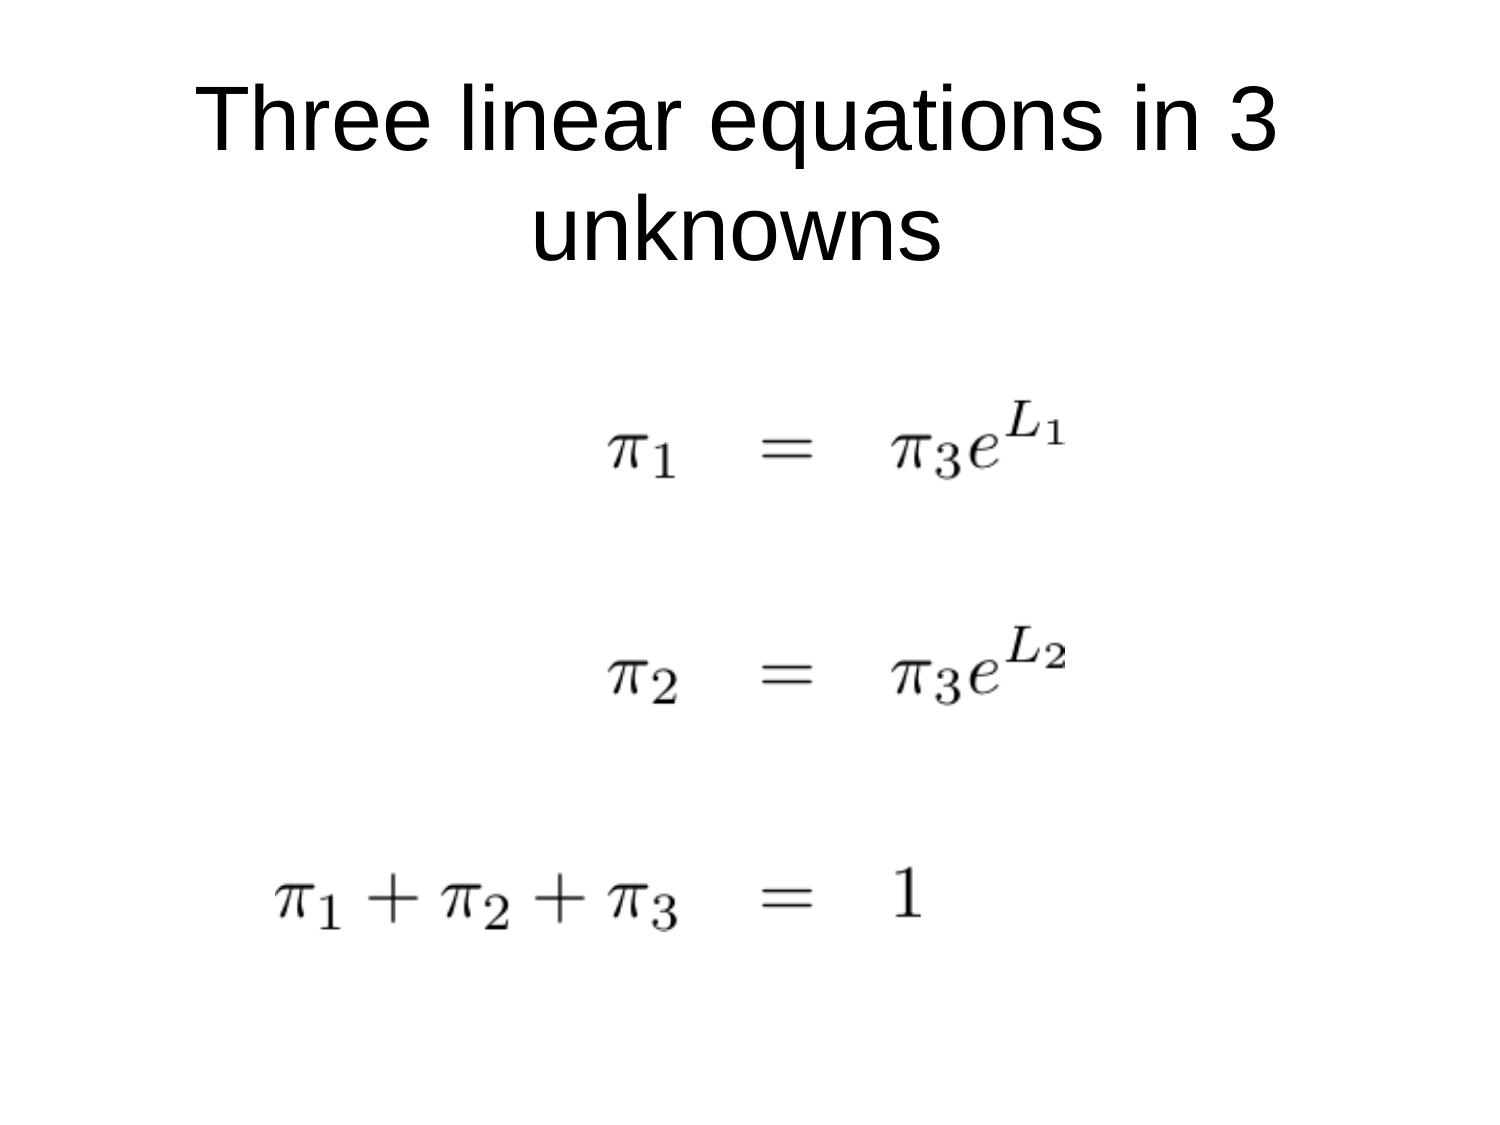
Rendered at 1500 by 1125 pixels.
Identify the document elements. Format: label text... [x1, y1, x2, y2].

picture [274, 399, 1065, 932]
title Three linear equations in 3 unknowns [99, 75, 1375, 263]
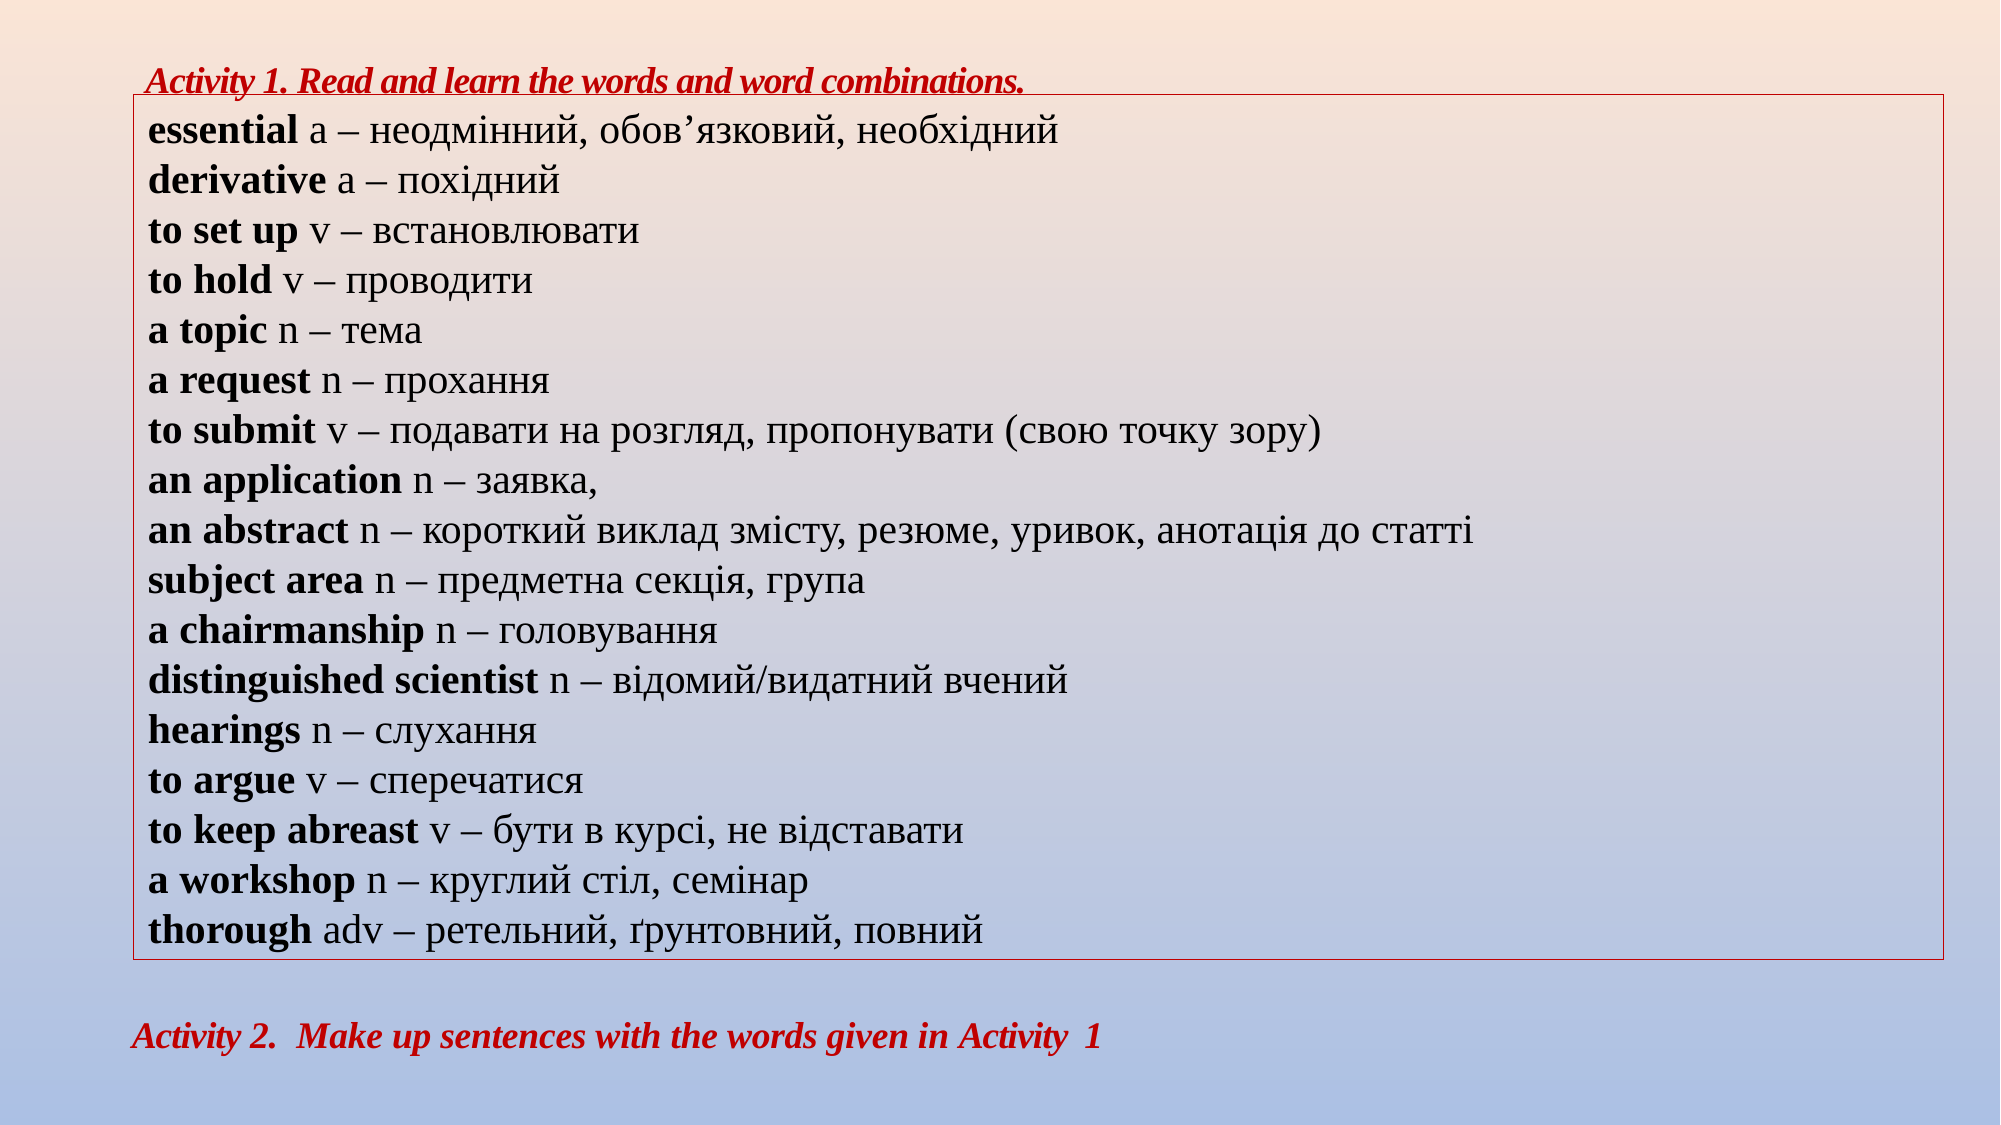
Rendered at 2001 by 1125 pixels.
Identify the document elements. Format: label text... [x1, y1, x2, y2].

text_box Activity 2. Make up sentences with the words given in Activity 1 [43, 1000, 1240, 1063]
text_box Activity 1. Read and learn the words and word combinations. [56, 46, 1057, 109]
text_box essential a – неодмінний, обов’язковий, необхідний derivative a – похідний to set up v – встановлювати to hold v – проводити a topic n – тема a request n – прохання to submit v – подавати на розгляд, пропонувати (свою точку зору) an application n – заявка, an abstract n – короткий виклад змісту, резюме, уривок, анотація до статті subject area n – предметна секція, група a chairmanship n – головування distinguished scientist n – відомий/видатний вчений hearings n – слухання to argue v – сперечатися to keep abreast v – бути в курсі, не відставати a workshop n – круглий стіл, семінар thorough adv – ретельний, ґрунтовний, повний [133, 94, 1944, 960]
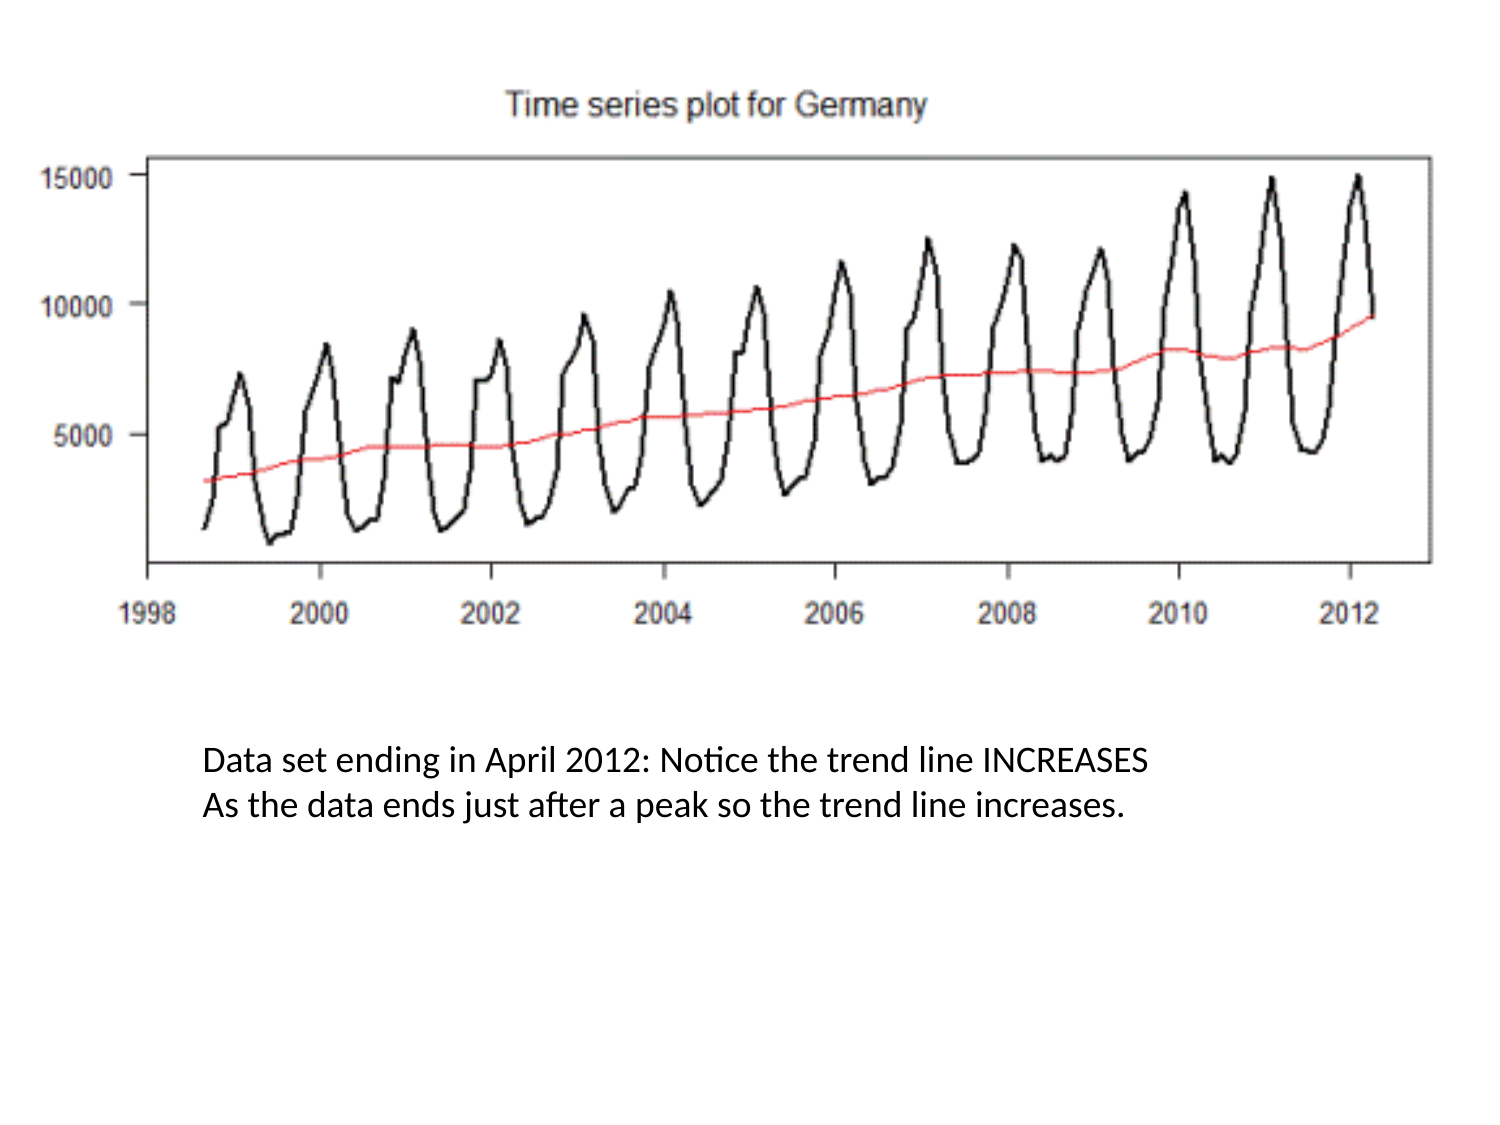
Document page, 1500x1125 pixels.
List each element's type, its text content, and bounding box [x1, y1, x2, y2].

picture [27, 54, 1448, 644]
text_box Data set ending in April 2012: Notice the trend line INCREASES As the data ends just after a peak so the trend line increases. [187, 727, 1328, 878]
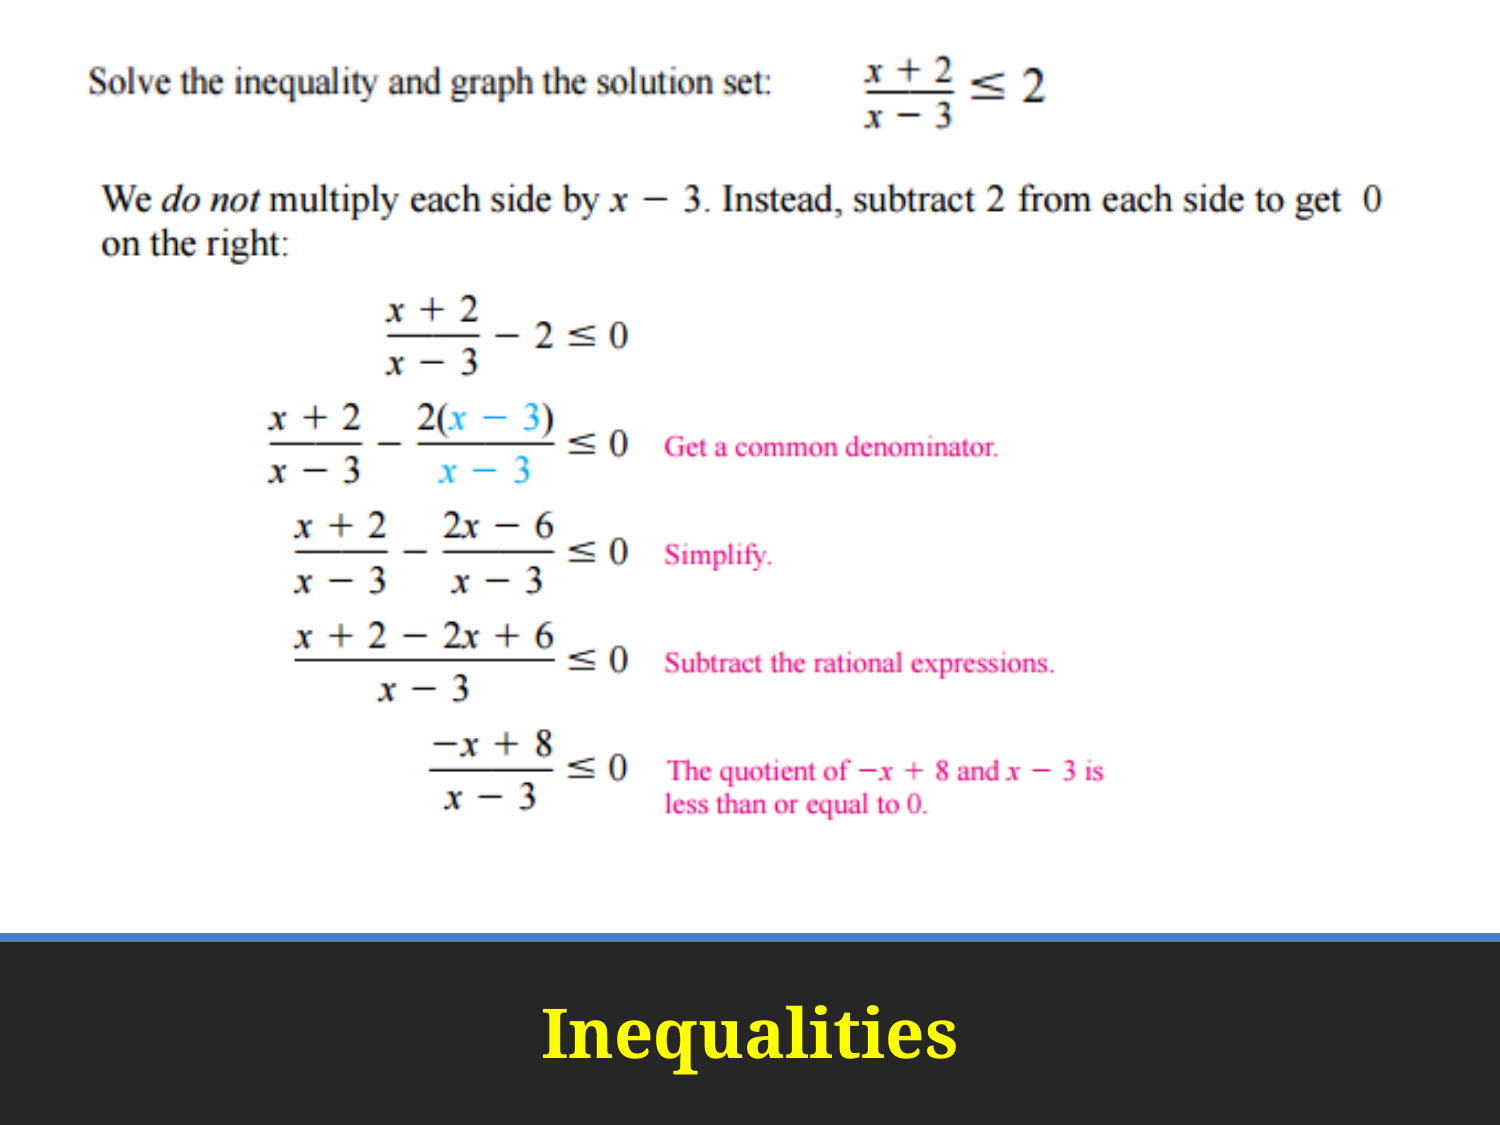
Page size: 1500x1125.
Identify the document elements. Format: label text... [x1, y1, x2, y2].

:: WORK REQUIRED ::
Provide only the number of lines in the records containing the string "Rendered".

:: TASK RESPONSE ::
2